WHAT YOU WILL DO.
A word-for-word copy of all entries is required, without images.

Items from a dataset.
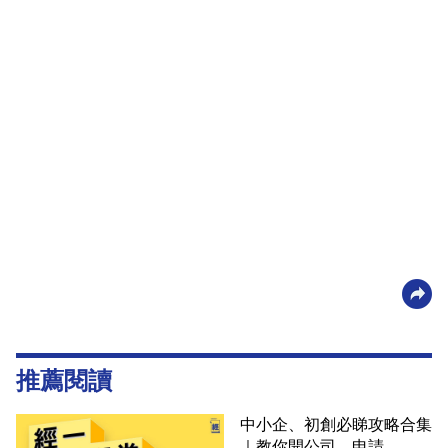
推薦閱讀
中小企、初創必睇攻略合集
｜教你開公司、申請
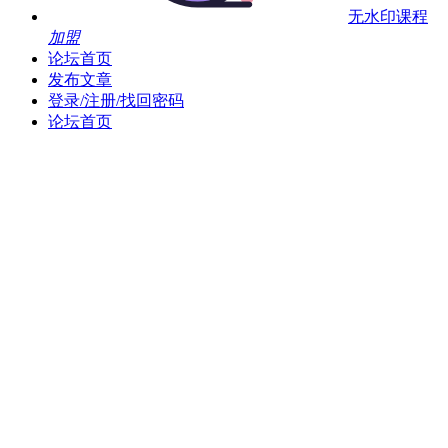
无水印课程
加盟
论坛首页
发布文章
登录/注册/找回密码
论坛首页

SOLUTION BELOW.
推薦閱讀
中小企、初創必睇攻略合集
｜教你開公司、申請
无水印课程
加盟
论坛首页
发布文章
登录/注册/找回密码
论坛首页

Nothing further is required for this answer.